◆ Article

################

Khanate of Kokand

Khanate of Kokand
خانات خوقند
Qo‘qon Xonligi
1709–1883
Flag of Kokand
The Khanate of Kokand (green), c. 1850.
Capital Kokand
Common languages Persian (official, court, literature)[1][2]
Uzbek
Religion Sunni Islam
Government Monarchy
Khan  
 1709–1721
Shahrukh Biy
 1875–1883
Nasr ad-Din Abdul Karin Khan
History  
 Established
1709
 Disestablished
1883
Preceded by
Succeeded by
Khanate of Bukhara
Russian Turkestan
Today part of  Kyrgyzstan
 Uzbekistan
 Tajikistan
 Kazakhstan
Khan's Palace, Kokand.

The Khanate of Kokand (Uzbek: Qo‘qon Xonligi, Қўқон Хонлиги, قۇقان خانلىگى; Kyrgyz: Кокон хандыгы, translit. Qoqon xandığı, قوقون حاندىعى; Persian: خانات خوقند, translit. Xânâte Xuqand) was a Central Asian[3] state in Fergana Valley that existed from 1709–1876 within the territory of modern Kyrgyzstan, eastern Uzbekistan and Tajikistan, and southeastern Kazakhstan. The name of the city and the khanate may also be spelled as Khoqand in modern scholarly literature.

################

◆ Dataset entries
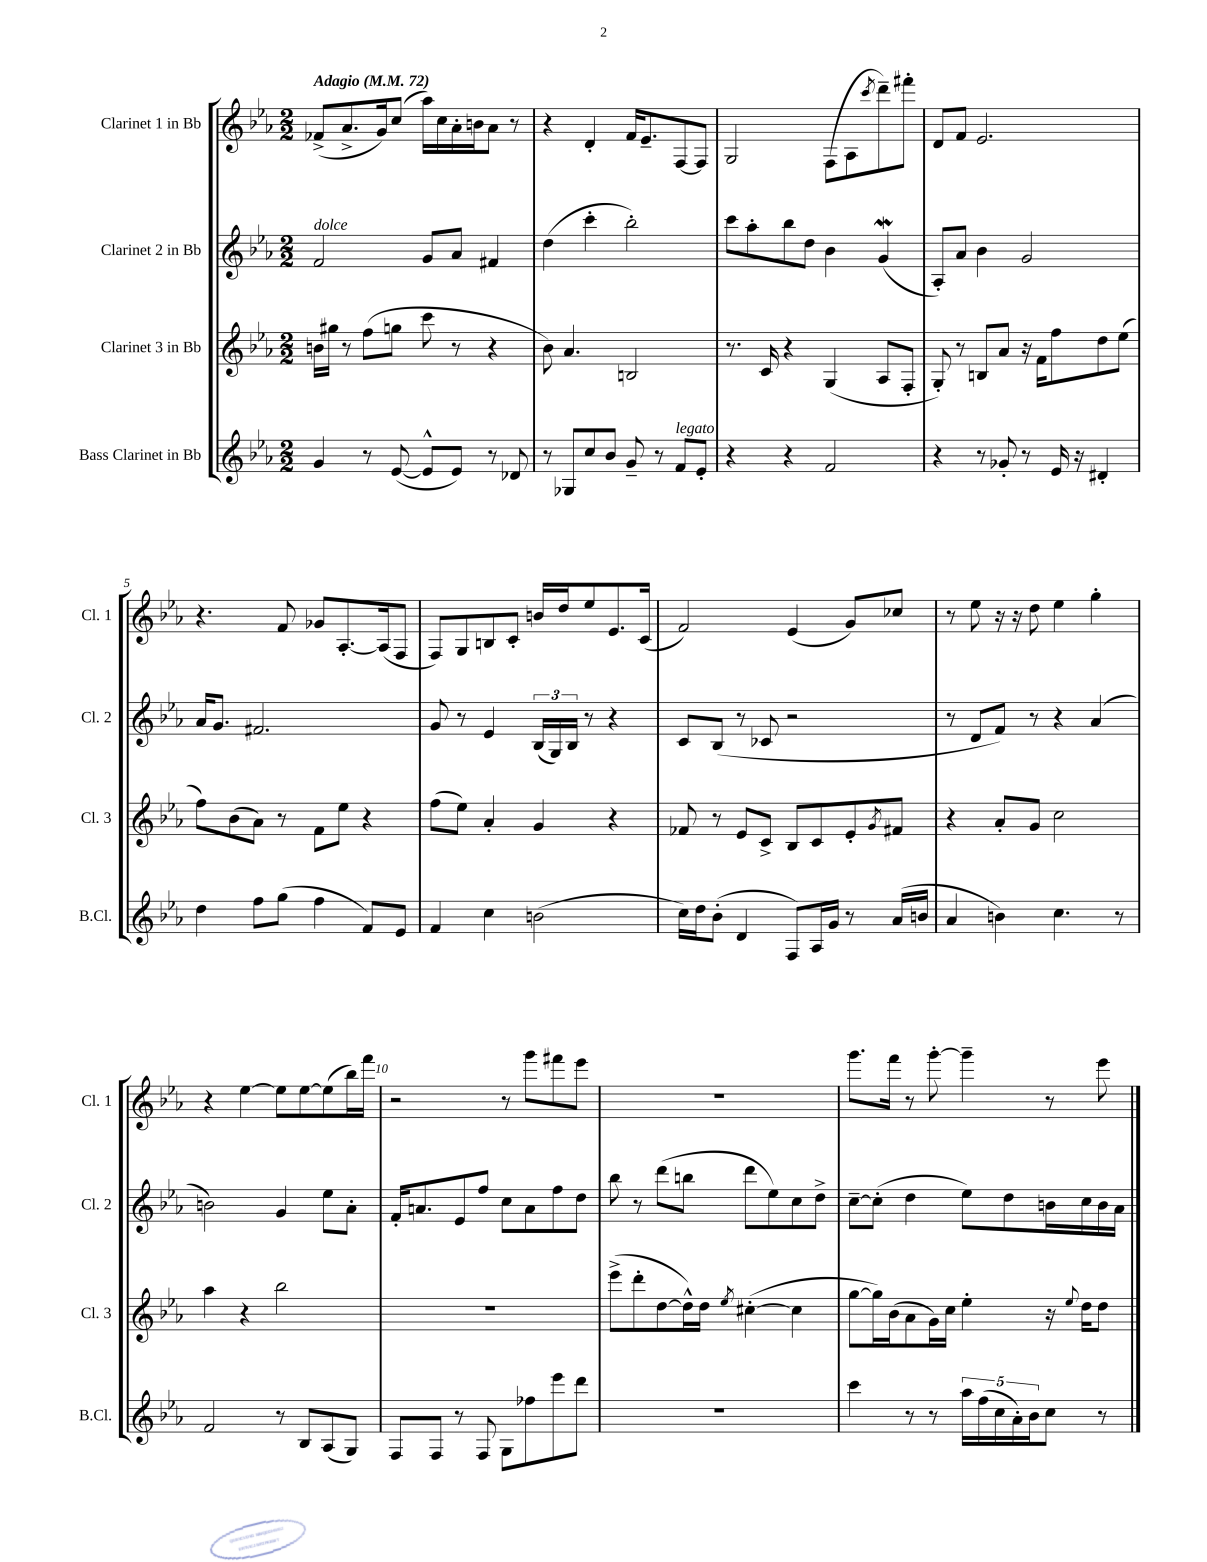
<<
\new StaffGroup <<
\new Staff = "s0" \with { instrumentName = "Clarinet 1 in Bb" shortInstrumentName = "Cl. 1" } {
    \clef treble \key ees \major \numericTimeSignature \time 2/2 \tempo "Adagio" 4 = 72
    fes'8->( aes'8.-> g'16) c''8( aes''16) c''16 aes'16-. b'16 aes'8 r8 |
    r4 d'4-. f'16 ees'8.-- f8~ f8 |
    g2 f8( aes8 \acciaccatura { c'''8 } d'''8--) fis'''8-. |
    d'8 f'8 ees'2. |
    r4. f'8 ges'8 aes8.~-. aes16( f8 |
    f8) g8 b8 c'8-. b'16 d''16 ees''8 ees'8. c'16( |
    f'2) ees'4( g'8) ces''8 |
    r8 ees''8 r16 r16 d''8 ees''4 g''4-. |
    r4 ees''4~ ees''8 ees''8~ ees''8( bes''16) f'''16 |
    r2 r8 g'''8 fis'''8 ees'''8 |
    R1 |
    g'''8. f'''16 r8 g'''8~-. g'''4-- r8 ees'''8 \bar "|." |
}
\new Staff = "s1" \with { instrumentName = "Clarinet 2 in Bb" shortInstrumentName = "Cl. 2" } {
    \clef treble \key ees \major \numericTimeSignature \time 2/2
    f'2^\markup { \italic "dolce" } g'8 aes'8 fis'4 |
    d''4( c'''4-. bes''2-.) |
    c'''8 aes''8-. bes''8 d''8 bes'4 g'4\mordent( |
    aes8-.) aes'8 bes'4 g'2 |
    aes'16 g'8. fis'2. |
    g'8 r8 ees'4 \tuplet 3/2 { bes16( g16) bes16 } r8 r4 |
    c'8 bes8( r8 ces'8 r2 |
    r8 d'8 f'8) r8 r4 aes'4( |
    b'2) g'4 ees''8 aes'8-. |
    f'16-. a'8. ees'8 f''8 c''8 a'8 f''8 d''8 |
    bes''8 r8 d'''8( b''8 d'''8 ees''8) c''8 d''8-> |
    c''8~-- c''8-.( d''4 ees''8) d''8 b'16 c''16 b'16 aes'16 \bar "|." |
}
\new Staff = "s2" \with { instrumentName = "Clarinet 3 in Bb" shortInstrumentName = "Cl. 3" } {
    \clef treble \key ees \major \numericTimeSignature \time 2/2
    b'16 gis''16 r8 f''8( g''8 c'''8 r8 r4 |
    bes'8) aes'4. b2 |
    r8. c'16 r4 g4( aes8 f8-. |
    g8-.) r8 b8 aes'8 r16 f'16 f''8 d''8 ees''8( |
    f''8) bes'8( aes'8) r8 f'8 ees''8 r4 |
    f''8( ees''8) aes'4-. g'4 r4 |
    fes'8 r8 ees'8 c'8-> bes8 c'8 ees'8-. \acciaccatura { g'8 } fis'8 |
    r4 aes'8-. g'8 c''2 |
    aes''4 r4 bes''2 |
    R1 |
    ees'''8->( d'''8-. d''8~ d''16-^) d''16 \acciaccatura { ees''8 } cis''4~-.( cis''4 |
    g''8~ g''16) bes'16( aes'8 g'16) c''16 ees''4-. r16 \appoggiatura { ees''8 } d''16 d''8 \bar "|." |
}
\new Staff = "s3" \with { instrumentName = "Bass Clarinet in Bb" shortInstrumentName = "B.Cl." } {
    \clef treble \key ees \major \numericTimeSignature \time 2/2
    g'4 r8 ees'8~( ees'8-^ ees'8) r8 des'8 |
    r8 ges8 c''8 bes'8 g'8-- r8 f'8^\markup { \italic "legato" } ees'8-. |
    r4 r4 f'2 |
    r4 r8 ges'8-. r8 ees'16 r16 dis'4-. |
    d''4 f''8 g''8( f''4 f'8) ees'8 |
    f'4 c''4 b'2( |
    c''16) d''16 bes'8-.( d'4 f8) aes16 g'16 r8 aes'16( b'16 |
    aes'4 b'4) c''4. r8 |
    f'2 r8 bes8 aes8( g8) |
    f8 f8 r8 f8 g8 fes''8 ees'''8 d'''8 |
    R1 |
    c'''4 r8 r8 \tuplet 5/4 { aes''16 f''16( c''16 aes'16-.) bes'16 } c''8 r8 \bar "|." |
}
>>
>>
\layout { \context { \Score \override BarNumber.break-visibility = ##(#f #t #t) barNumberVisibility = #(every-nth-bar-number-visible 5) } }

################

◆ Exercise A
Using the Khanate of Kokand article, answer these:
(i) Which religion is listed for the khanate?
(ii) In which valley was the state located?
(iii) What alternative spelling for the city and the khanate appears in modern scholarly literature?
◆ Exercise B
Write out the Khanate of Kokand article from "The Khanate of Kokand (Uzbek: Qo‘qon" to "modern scholarly literature.".

◆ Finished answer A
(i) Sunni Islam
(ii) Fergana Valley
(iii) Khoqand

◆ Finished answer B
The Khanate of Kokand (Uzbek: Qo‘qon Xonligi, Қўқон Хонлиги, قۇقان خانلىگى; Kyrgyz: Кокон хандыгы, translit. Qoqon xandığı, قوقون حاندىعى; Persian: خانات خوقند, translit. Xânâte Xuqand) was a Central Asian[3] state in Fergana Valley that existed from 1709–1876 within the territory of modern Kyrgyzstan, eastern Uzbekistan and Tajikistan, and southeastern Kazakhstan. The name of the city and the khanate may also be spelled as Khoqand in modern scholarly literature.